About 18 months ago,
SurfEasy founder and CEO Chris Houston was looking for a product that would help him maintain privacy as he conducted business online from various different computers. "I found some things that you could hack together if you followed all 38 of the instructions," he says, "and I found some enterprise-level solutions for large businesses." What he didn't find was a simple plug-and-play way for regular people to protect their information. In an age where more and more business is conducted in the cloud or otherwise online. This struck him as an opportunity.
His attempt to fill that gap in the market launched at the high-profile
CES show in Las Vegas last month. "It was fantastic," Houston says. "We got a great reception from potential distributors and potential partners." The product is a USB key that contains its own browser. Plug it into any computer and you can access your own customized browser with your own passwords, cookies and bookmarks stored on it. Unplug the key, and all the information travels with you.
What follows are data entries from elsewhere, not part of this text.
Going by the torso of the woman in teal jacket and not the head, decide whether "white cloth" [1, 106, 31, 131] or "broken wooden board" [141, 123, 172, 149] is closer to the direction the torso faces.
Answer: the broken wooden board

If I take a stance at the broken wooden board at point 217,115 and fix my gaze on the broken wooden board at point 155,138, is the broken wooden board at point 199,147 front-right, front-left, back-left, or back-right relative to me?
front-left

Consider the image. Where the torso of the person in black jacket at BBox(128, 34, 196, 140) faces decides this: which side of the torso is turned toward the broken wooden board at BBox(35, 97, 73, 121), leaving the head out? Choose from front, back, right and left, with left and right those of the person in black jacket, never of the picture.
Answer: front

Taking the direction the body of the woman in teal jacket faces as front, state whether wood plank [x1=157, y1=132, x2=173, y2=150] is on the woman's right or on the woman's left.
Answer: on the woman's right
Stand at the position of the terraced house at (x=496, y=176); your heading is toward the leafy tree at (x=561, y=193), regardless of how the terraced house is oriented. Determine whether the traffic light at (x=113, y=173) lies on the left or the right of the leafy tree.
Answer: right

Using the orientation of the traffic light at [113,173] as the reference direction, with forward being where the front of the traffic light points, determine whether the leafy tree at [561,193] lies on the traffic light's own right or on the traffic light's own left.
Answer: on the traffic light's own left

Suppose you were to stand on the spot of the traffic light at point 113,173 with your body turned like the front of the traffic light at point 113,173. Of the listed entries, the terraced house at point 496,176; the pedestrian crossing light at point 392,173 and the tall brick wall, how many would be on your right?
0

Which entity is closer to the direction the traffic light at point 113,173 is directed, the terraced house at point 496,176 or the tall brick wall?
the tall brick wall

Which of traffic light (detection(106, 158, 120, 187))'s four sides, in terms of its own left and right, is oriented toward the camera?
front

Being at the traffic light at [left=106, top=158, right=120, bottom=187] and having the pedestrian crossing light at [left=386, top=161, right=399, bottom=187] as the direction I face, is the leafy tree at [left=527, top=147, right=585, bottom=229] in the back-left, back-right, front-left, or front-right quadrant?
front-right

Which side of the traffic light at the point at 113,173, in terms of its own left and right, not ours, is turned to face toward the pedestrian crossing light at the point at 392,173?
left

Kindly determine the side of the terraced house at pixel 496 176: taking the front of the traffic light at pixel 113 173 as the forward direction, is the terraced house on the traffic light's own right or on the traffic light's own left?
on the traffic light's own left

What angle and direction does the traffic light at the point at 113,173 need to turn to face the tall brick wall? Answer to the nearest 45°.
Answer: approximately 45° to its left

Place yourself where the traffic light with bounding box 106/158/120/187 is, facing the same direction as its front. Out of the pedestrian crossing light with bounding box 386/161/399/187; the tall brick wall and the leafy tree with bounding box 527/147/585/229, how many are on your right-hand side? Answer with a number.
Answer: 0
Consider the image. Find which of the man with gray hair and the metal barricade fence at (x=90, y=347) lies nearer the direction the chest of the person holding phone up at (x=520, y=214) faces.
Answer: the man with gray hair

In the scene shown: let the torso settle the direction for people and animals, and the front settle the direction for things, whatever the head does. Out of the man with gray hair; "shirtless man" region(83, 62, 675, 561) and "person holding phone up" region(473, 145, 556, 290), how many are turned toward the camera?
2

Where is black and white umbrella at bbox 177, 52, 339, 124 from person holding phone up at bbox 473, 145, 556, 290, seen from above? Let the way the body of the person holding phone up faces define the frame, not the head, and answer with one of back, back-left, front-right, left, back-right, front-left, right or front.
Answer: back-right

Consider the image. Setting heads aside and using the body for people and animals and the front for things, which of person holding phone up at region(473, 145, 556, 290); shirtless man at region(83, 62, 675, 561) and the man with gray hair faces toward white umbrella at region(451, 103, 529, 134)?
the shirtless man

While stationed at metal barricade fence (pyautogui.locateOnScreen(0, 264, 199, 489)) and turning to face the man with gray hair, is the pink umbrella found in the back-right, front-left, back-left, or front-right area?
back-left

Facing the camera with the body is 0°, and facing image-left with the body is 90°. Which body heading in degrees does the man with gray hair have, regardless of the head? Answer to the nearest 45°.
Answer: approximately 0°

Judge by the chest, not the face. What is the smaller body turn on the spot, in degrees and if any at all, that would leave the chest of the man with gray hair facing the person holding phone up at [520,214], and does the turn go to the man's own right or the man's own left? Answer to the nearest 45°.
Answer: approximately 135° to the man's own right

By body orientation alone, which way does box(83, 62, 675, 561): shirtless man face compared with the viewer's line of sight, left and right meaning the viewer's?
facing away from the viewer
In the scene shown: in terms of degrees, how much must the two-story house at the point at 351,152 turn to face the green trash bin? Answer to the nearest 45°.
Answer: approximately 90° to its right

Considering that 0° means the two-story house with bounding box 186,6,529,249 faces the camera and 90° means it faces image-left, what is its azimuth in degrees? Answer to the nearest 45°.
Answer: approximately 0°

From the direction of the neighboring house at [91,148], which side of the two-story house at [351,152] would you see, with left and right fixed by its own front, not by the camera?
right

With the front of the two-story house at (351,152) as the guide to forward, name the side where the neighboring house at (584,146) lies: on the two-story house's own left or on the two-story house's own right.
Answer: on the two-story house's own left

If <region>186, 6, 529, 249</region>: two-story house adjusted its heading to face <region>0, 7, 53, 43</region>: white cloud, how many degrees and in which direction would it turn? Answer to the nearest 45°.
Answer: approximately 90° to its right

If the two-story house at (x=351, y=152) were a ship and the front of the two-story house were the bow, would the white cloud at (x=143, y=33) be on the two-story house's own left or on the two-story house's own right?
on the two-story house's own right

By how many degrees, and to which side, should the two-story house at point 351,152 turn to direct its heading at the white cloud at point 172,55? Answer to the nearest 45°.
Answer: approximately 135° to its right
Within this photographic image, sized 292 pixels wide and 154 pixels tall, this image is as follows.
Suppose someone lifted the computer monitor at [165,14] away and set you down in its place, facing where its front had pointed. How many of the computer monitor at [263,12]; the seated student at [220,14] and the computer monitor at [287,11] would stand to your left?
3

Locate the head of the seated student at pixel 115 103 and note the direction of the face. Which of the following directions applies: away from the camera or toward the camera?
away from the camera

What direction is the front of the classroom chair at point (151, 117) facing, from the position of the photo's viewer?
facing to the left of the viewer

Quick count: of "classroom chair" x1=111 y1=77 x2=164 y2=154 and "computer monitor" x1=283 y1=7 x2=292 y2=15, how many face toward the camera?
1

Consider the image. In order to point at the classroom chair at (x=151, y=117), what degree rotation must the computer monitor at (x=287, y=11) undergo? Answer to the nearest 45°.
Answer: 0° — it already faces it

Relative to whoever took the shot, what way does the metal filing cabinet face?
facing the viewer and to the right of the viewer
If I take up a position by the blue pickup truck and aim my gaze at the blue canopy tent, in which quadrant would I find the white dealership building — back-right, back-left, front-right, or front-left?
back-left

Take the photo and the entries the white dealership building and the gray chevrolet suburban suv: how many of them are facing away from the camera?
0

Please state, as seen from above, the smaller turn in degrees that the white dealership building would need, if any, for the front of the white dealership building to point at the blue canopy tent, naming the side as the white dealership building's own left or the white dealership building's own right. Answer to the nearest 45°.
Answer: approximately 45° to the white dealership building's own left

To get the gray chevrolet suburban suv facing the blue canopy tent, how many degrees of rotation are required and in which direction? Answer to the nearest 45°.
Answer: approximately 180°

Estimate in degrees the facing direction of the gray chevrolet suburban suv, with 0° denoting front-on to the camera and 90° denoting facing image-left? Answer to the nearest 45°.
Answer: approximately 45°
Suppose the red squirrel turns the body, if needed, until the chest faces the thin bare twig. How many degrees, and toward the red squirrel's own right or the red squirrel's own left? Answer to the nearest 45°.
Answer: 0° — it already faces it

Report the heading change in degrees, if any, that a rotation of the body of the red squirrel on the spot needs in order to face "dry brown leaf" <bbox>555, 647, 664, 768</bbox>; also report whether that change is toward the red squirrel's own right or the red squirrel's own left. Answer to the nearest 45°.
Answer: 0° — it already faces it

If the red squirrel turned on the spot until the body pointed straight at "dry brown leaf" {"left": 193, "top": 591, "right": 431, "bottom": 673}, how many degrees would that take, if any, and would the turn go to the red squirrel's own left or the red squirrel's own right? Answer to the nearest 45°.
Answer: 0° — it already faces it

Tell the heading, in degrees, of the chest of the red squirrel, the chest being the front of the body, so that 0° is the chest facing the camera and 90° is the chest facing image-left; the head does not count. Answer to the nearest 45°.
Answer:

The concept has very quickly attracted financing, first from two private venture capitalists, and then from the
MaRS-affiliated provincial government Innovation Accelerator Fund. "We're pretty well funded now, and we're ready to take this thing out to market," Houston says.
The company, only officially incorporated a year ago, has already grown to 10 staff, "most of them development focused." Houston says that over the next six to 12 months, he expects a "big growth spurt." New staff are starting this month, more new positions are being advertised now, "and we've got more new positions coming."